Патенты – это побочный продукт научной деятельности. И некоторые наши патенты мне очень нравятся. Вот, например: мы сделали выдающийся антипирен, вещество, которое делает древесину негорючей. Таких веществ известно не так много. Но в данном случае прелесть в том, что это вещество получают из отходов переработки древесины. Берете лигнин, окисляете, модифицируете – и вот вам антипирен. Обрабатываем поверхность изделия из дерева или пластика – и они не горят. Сейчас государство пытается сделать соответствующую государственную научно-техническую программу. А мы с Татнефтью даже сделали небольшой завод по производству этого антипирена.
Да, уроки Семенова вы, похоже, отлично выучили. Биокатализ и нейрохимия, камчатские термофилы и антипиреновый завод, суперконденсаторы для электромобилей, искусственный интеллект, теория устойчивости метаболизма…
Просто у меня есть отличная база – современная химическая кинетика от эксперимента до суперкомпьютера, а все остальное – производные, и этих производных много.
Любите преподавать? Учить молодежь?
Мне нравится преподавать, хотя сегодня это сложно. Много нового, а я еще не со всеми старыми задачками разобрался. Между прочим, полное профессорское преподавание – это очень тяжелая работа. Я вспоминаю Олеся Михайловича Полторака, он читал потрясающие лекции по физической химии. Но он два дня к лекциям готовился, один день читал и потом один день отдыхал. Помнится, я читал общий курс биохимии для всего химического факультета, и я больше ничем другим уже заниматься не мог. Полтора года я его готовил, потом несколько лет читал. А наука – жестокая вещь. Ты должен заниматься ею непрерывно. Если ты на год-два-три выскочил из ее объятий, то уже отстанешь навсегда.
|
Сергей Дмитриевич Варфоломеев, молодой кандидат наук и молодой преподаватель химического факультета МГУ имени М.В. Ломоносова, 1976 г.
Фото: Олег Иванов, МИА «Россия Сегодня»
|
Что движет вами в науке?
Исключительно интерес.
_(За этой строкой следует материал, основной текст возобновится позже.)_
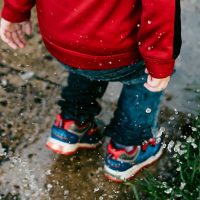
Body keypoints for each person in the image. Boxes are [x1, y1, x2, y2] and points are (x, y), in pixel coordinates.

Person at [0, 0, 181, 182]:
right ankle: (129, 147)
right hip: (118, 47)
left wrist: (14, 11)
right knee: (142, 78)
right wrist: (159, 59)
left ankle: (72, 123)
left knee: (86, 56)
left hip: (62, 38)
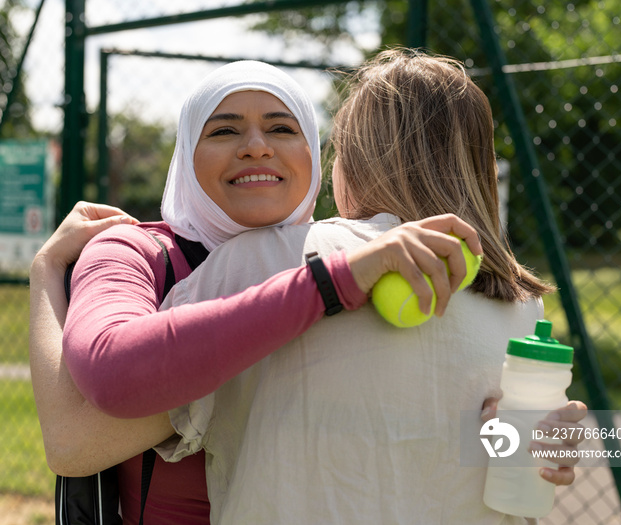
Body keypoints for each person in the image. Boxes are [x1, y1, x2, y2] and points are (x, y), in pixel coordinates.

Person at [31, 60, 488, 524]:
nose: (255, 147)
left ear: (315, 153)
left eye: (283, 128)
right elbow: (81, 426)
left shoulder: (370, 259)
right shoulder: (136, 251)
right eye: (224, 131)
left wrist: (538, 442)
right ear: (186, 153)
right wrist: (45, 270)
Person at [154, 49, 587, 524]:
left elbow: (140, 389)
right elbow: (506, 463)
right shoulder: (521, 309)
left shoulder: (265, 256)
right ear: (480, 167)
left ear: (354, 163)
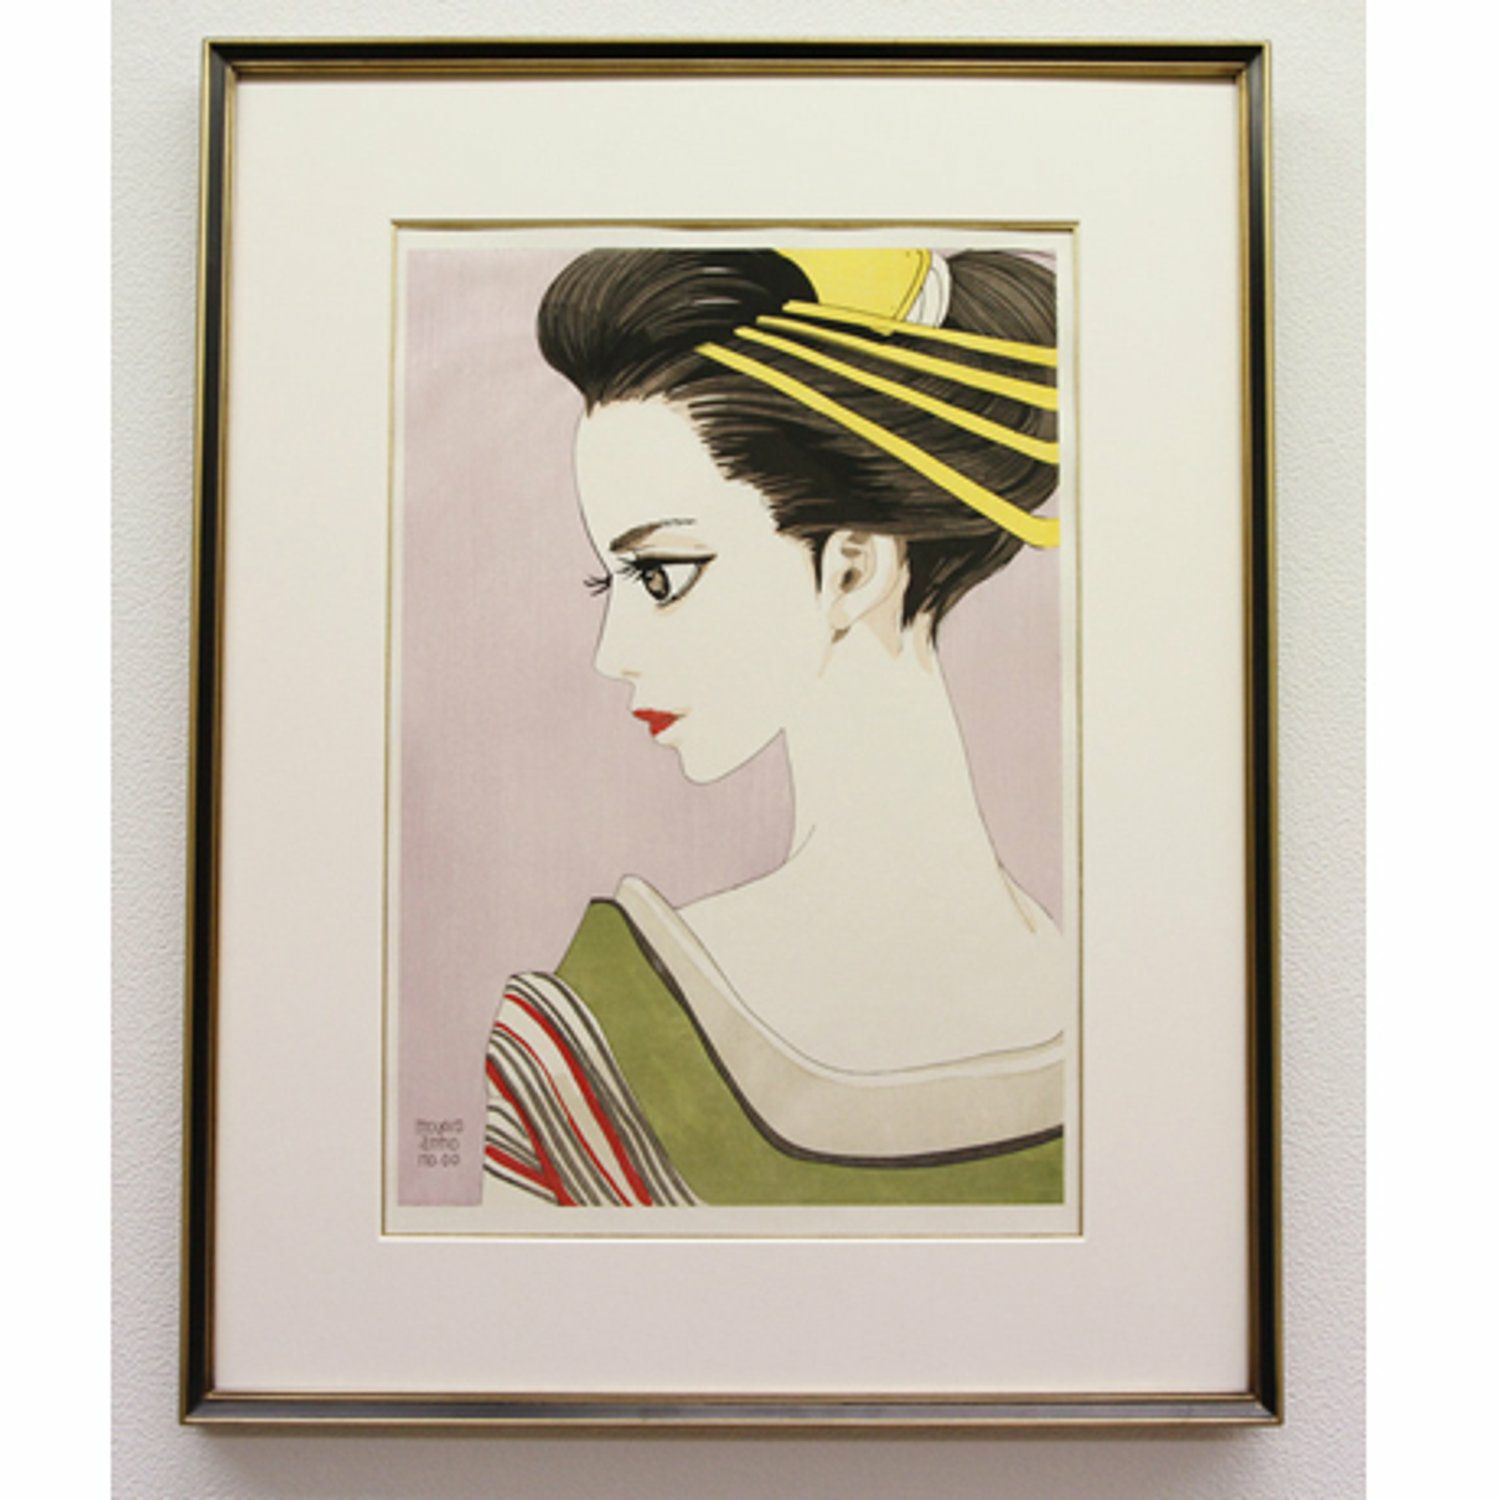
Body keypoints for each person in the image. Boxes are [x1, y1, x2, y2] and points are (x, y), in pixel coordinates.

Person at [482, 246, 1069, 1208]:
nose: (611, 653)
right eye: (609, 581)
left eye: (659, 575)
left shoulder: (1147, 1017)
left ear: (852, 570)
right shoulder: (590, 1040)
Ощущение, что ты вдруг что-то понял, а никто еще об этом даже не начинал думать – это хорошее, бодрящее чувство. Главное – не бояться браться за новые сложные задачи. Собственно, этому и учил нас Николай Николаевич Семенов. Когда мы занялись нейронными сетями, казалось, что с этим невозможно будет разобраться. Однако на деле оказалось, что химия мозговых процессов примитивна! Как атомная бомба. Природа любит простые и красивые решения.